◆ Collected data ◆
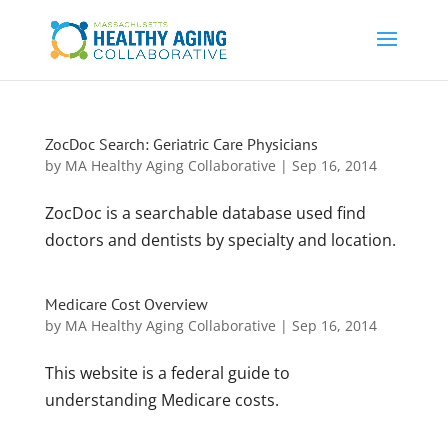
ZocDoc Search: Geriatric Care Physicians
by
MA Healthy Aging Collaborative
|
Sep 16, 2014
ZocDoc is a searchable database used find
doctors and dentists by specialty and location.
Medicare Cost Overview
by
MA Healthy Aging Collaborative
|
Sep 16, 2014
This website is a federal guide to
understanding Medicare costs.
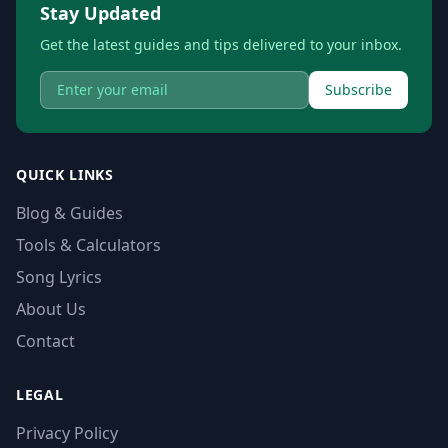
Stay Updated
Get the latest guides and tips delivered to your inbox.
Subscribe
QUICK LINKS
Blog & Guides
Tools & Calculators
Song Lyrics
About Us
Contact
LEGAL
Privacy Policy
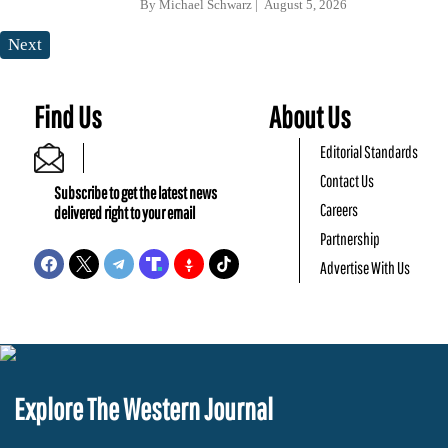
By
Michael Schwarz
August 5, 2026
Next
Find Us
About Us
Editorial Standards
Contact Us
Subscribe to get the latest news
Careers
delivered right to your email
Partnership
Advertise With Us
Explore The Western Journal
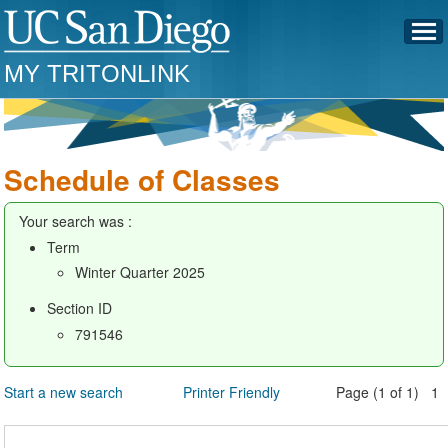
MY TRITONLINK
Schedule of Classes
Your search was :
Term
Winter Quarter 2025
Section ID
791546
Start a new search
Printer Friendly
Page (1 of 1) 1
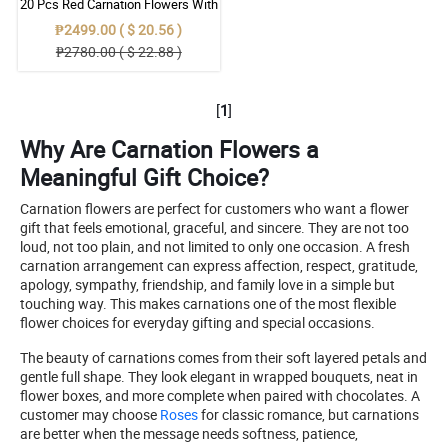
20 Pcs Red Carnation Flowers With
Wrapper
₱2499.00 ( $ 20.56 )
₱2780.00 ( $ 22.88 )
[
1
]
Why Are Carnation Flowers a
Meaningful Gift Choice?
Carnation flowers are perfect for customers who want a flower
gift that feels emotional, graceful, and sincere. They are not too
loud, not too plain, and not limited to only one occasion. A fresh
carnation arrangement can express affection, respect, gratitude,
apology, sympathy, friendship, and family love in a simple but
touching way. This makes carnations one of the most flexible
flower choices for everyday gifting and special occasions.
The beauty of carnations comes from their soft layered petals and
gentle full shape. They look elegant in wrapped bouquets, neat in
flower boxes, and more complete when paired with chocolates. A
customer may choose
Roses
for classic romance, but carnations
are better when the message needs softness, patience,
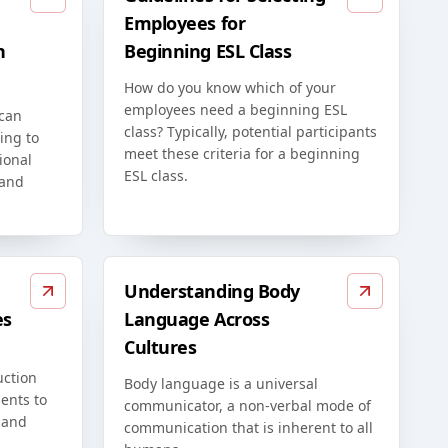
Employees for
n
Beginning ESL Class
How do you know which of your
employees need a beginning ESL
 can
class? Typically, potential participants
ing to
meet these criteria for a beginning
ional
ESL class.
 and
Understanding Body
es
Language Across
Cultures
uction
Body language is a universal
ents to
communicator, a non-verbal mode of
 and
communication that is inherent to all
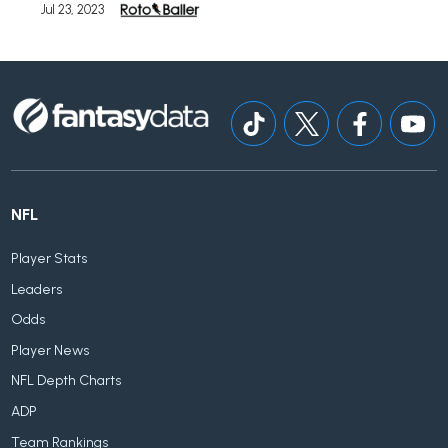
Jul 23, 2023
NFL
Player Stats
Leaders
Odds
Player News
NFL Depth Charts
ADP
Team Rankings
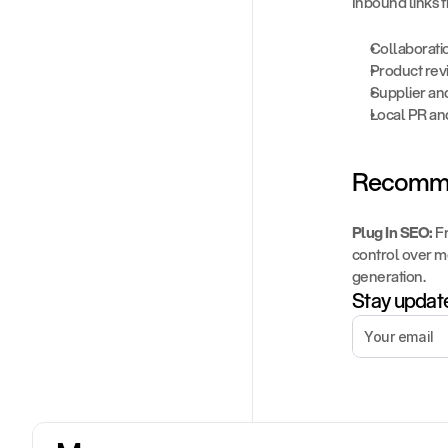
Inbound links f
Collaborati
Product rev
Supplier and
Local PR an
Recomme
Plug In SEO:
 F
control over m
generation.
Stay update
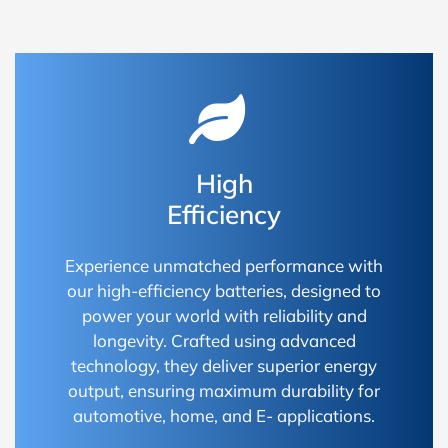
High
Efficiency
Experience unmatched performance with
our high-efficiency batteries, designed to
power your world with reliability and
longevity. Crafted using advanced
technology, they deliver superior energy
output, ensuring maximum durability for
automotive, home, and E- applications.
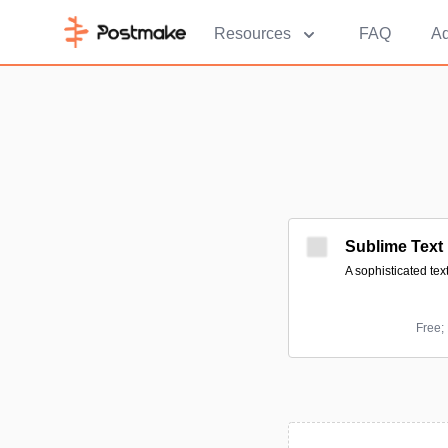
Resources
FAQ
Ad
Sublime Text
A sophisticated tex
Free;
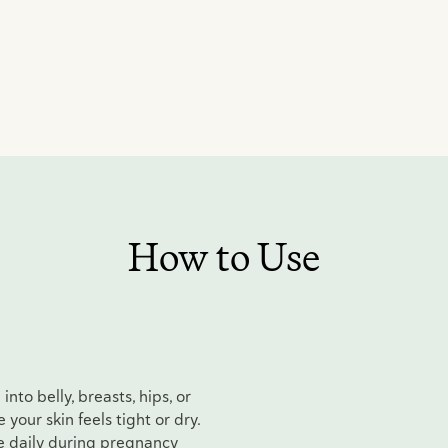
How to Use
nto belly, breasts, hips, or
your skin feels tight or dry.
e daily during pregnancy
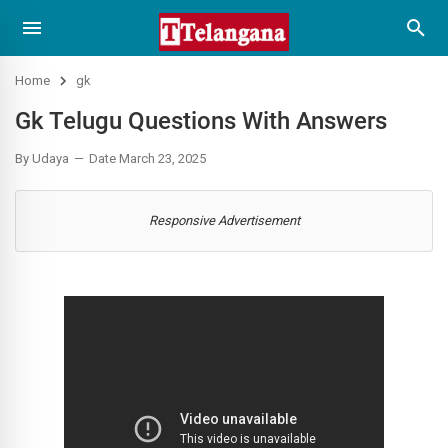
Home
gk
Gk Telugu Questions With Answers
By Udaya
Date March 23, 2025
Responsive Advertisement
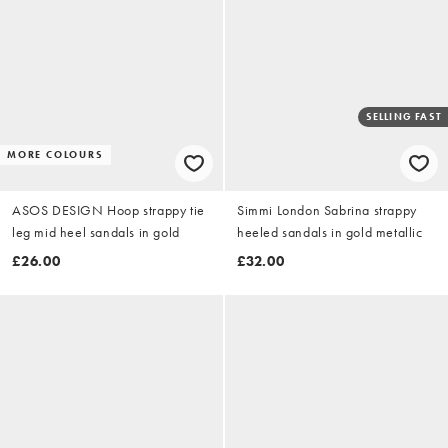
SELLING FAST
MORE COLOURS
ASOS DESIGN Hoop strappy tie
Simmi London Sabrina strappy
leg mid heel sandals in gold
heeled sandals in gold metallic
£26.00
£32.00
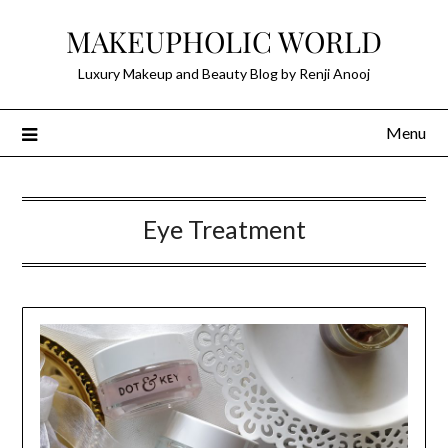
Skip
MAKEUPHOLIC WORLD
to
content
Luxury Makeup and Beauty Blog by Renji Anooj
Menu
Eye Treatment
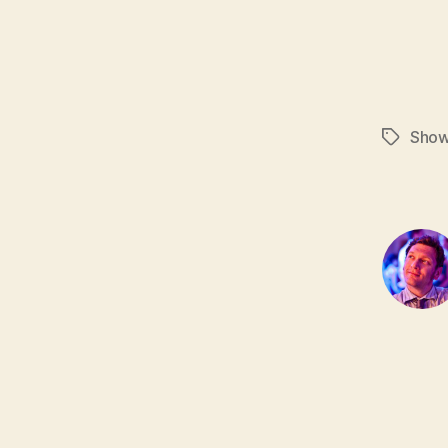
Sho
Tags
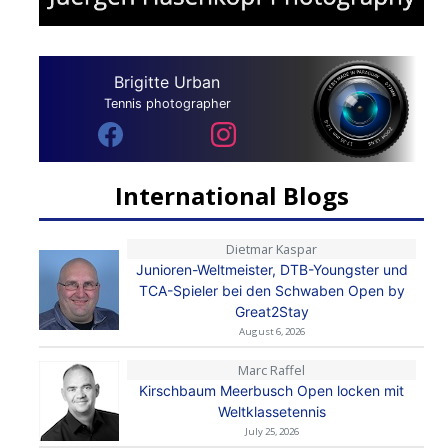
Brigitte Urban
Tennis photographer
International Blogs
Dietmar Kaspar
Junioren-Weltmeister, DTB-Youngster und
TCA-Spieler bei den Schwaben Open by
Great2Stay
August 6, 2026
Marc Raffel
Kirschbaum Meerbusch Open locken mit
Weltklassetennis
July 25, 2026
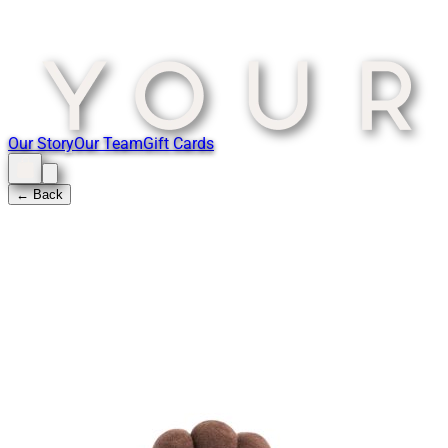
Our Story
Our Team
Gift Cards
← Back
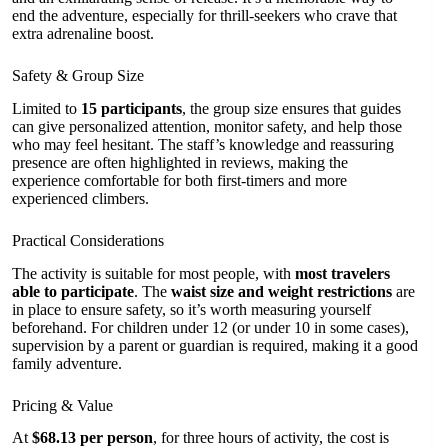
end the adventure, especially for thrill-seekers who crave that
extra adrenaline boost.
Safety & Group Size
Limited to
15 participants
, the group size ensures that guides
can give personalized attention, monitor safety, and help those
who may feel hesitant. The staff’s knowledge and reassuring
presence are often highlighted in reviews, making the
experience comfortable for both first-timers and more
experienced climbers.
Practical Considerations
The activity is suitable for most people, with
most travelers
able to participate
. The
waist size and weight restrictions
are
in place to ensure safety, so it’s worth measuring yourself
beforehand. For children under 12 (or under 10 in some cases),
supervision by a parent or guardian is required, making it a good
family adventure.
Pricing & Value
At
$68.13 per person
, for three hours of activity, the cost is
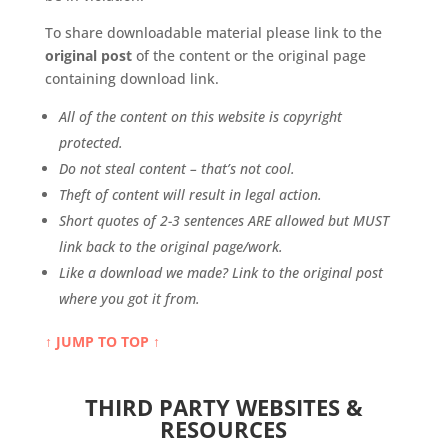
To share downloadable material please link to the
original post
of the content or the original page
containing download link.
All of the content on this website is copyright
protected.
Do not steal content – that’s not cool.
Theft of content will result in legal action.
Short quotes of 2-3 sentences ARE allowed but MUST
link back to the original page/work.
Like a download we made? Link to the original post
where you got it from.
↑ JUMP TO TOP ↑
THIRD PARTY WEBSITES &
RESOURCES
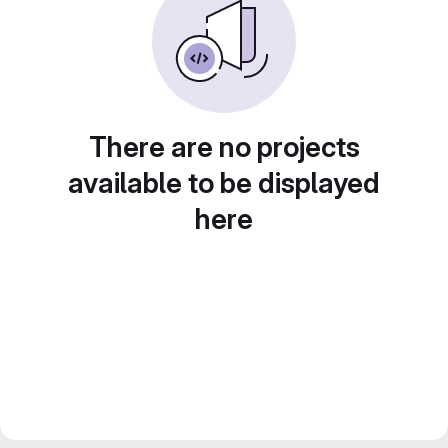
There are no projects
available to be displayed
here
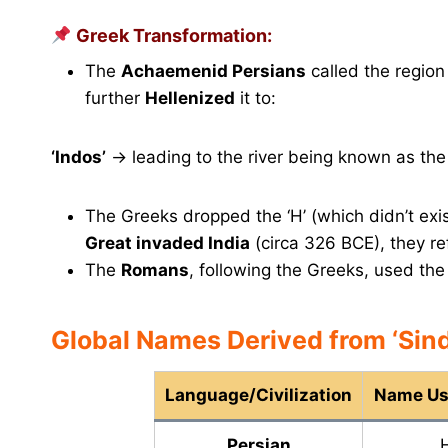
Greek Transformation:
The
Achaemenid Persians
called the regio
further
Hellenized
it to:
‘Indos’
→ leading to the river being known as th
The Greeks dropped the ‘H’ (which didn’t exis
Great invaded India
(circa 326 BCE), they re
The
Romans
, following the Greeks, used th
Global Names Derived from ‘Sind
Language/Civilization
Name Use
Persian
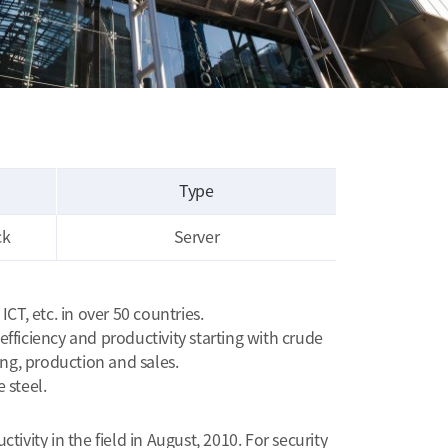
Type
ck
Server
T, etc. in over 50 countries.
ficiency and productivity starting with crude
ng, production and sales.
 steel.
vity in the field in August, 2010. For security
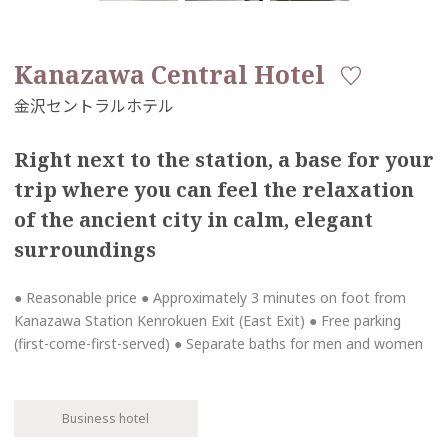
Kanazawa Central Hotel
Right next to the station, a base for your
trip where you can feel the relaxation
of the ancient city in calm, elegant
surroundings
● Reasonable price ● Approximately 3 minutes on foot from
Kanazawa Station Kenrokuen Exit (East Exit) ● Free parking
(first-come-first-served) ● Separate baths for men and women
Business hotel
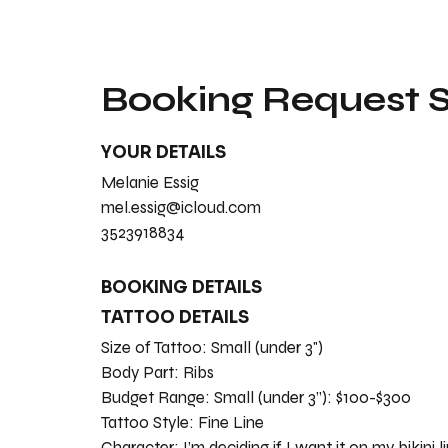
Booking Request
YOUR DETAILS
Melanie Essig
mel.essig@icloud.com
3523918834
BOOKING DETAILS
TATTOO DETAILS
Size of Tattoo:
Small (under 3")
Body Part:
Ribs
Budget Range:
Small (under 3”): $100-$300
Tattoo Style:
Fine Line
Character:
I’m deciding if I want it on my bikini l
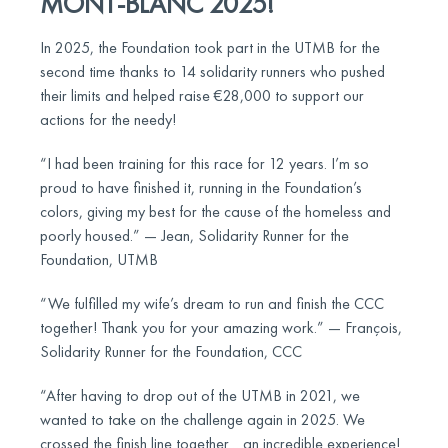
MONT-BLANC 2025!
In 2025, the Foundation took part in the UTMB for the
second time thanks to 14 solidarity runners who pushed
their limits and helped raise €28,000 to support our
actions for the needy!
“I had been training for this race for 12 years. I’m so
proud to have finished it, running in the Foundation’s
colors, giving my best for the cause of the homeless and
poorly housed.” — Jean, Solidarity Runner for the
Foundation, UTMB
“We fulfilled my wife’s dream to run and finish the CCC
together! Thank you for your amazing work.” — François,
Solidarity Runner for the Foundation, CCC
“After having to drop out of the UTMB in 2021, we
wanted to take on the challenge again in 2025. We
crossed the finish line together… an incredible experience!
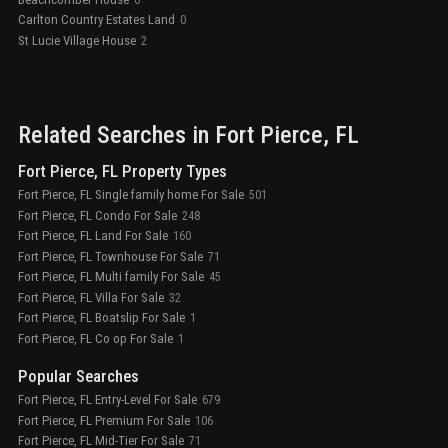
Carlton Country Estates Land
0
St Lucie Village House
2
Related Searches in
Fort Pierce
, FL
Fort Pierce, FL Property Types
Fort Pierce, FL Single family home For Sale
501
Fort Pierce, FL Condo For Sale
248
Fort Pierce, FL Land For Sale
160
Fort Pierce, FL Townhouse For Sale
71
Fort Pierce, FL Multi family For Sale
45
Fort Pierce, FL Villa For Sale
32
Fort Pierce, FL Boatslip For Sale
1
Fort Pierce, FL Co op For Sale
1
Popular Searches
Fort Pierce, FL Entry-Level For Sale
679
Fort Pierce, FL Premium For Sale
106
Fort Pierce, FL Mid-Tier For Sale
71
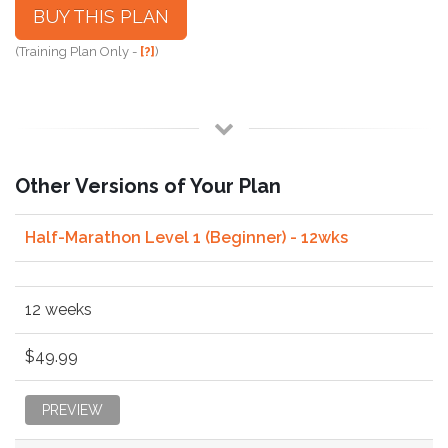
BUY THIS PLAN
(Training Plan Only -
[?]
)
Other Versions of Your Plan
Half-Marathon Level 1 (Beginner) - 12wks
12 weeks
$49.99
PREVIEW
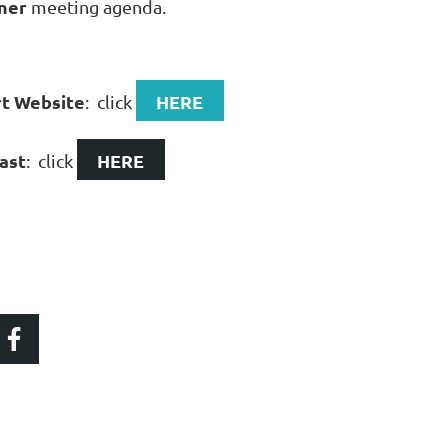
ner
meeting agenda.
rt Website
HERE
: click
ast
HERE
: click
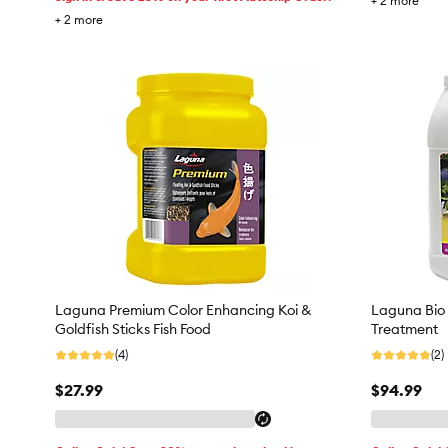
+
2
more
+
2
more
Laguna Premium Color Enhancing Koi &
Laguna Bio 
Goldfish Sticks Fish Food
Treatment
(4)
(2)
$27.99
$94.99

◆ WHAT IS EXPECTED ◆
Restate the lines above from the one containing "T, etc. in over 50 countries." through the one containing "BUY THIS PLAN", inclusive, exactly and without pictures.

◆ OUTPUT OF THE EXERCISE ◆
T, etc. in over 50 countries.
ficiency and productivity starting with crude
ng, production and sales.
 steel.
vity in the field in August, 2010. For security
Kanazawa Central Hotel
Right next to the station, a base for your
trip where you can feel the relaxation
of the ancient city in calm, elegant
surroundings
● Reasonable price ● Approximately 3 minutes on foot from
Kanazawa Station Kenrokuen Exit (East Exit) ● Free parking
(first-come-first-served) ● Separate baths for men and women
Business hotel
Booking Request
YOUR DETAILS
Melanie Essig
mel.essig@icloud.com
3523918834
BOOKING DETAILS
TATTOO DETAILS
Size of Tattoo:
Small (under 3")
Body Part:
Ribs
Budget Range:
Small (under 3”): $100-$300
Tattoo Style:
Fine Line
Character:
I’m deciding if I want it on my bikini l
MONT-BLANC 2025!
In 2025, the Foundation took part in the UTMB for the
second time thanks to 14 solidarity runners who pushed
their limits and helped raise €28,000 to support our
actions for the needy!
“I had been training for this race for 12 years. I’m so
proud to have finished it, running in the Foundation’s
colors, giving my best for the cause of the homeless and
poorly housed.” — Jean, Solidarity Runner for the
Foundation, UTMB
“We fulfilled my wife’s dream to run and finish the CCC
together! Thank you for your amazing work.” — François,
Solidarity Runner for the Foundation, CCC
“After having to drop out of the UTMB in 2021, we
wanted to take on the challenge again in 2025. We
crossed the finish line together… an incredible experience!
Carlton Country Estates Land
0
St Lucie Village House
2
Related Searches in
Fort Pierce
, FL
Fort Pierce, FL Property Types
Fort Pierce, FL Single family home For Sale
501
Fort Pierce, FL Condo For Sale
248
Fort Pierce, FL Land For Sale
160
Fort Pierce, FL Townhouse For Sale
71
Fort Pierce, FL Multi family For Sale
45
Fort Pierce, FL Villa For Sale
32
Fort Pierce, FL Boatslip For Sale
1
Fort Pierce, FL Co op For Sale
1
Popular Searches
Fort Pierce, FL Entry-Level For Sale
679
Fort Pierce, FL Premium For Sale
106
Fort Pierce, FL Mid-Tier For Sale
71
BUY THIS PLAN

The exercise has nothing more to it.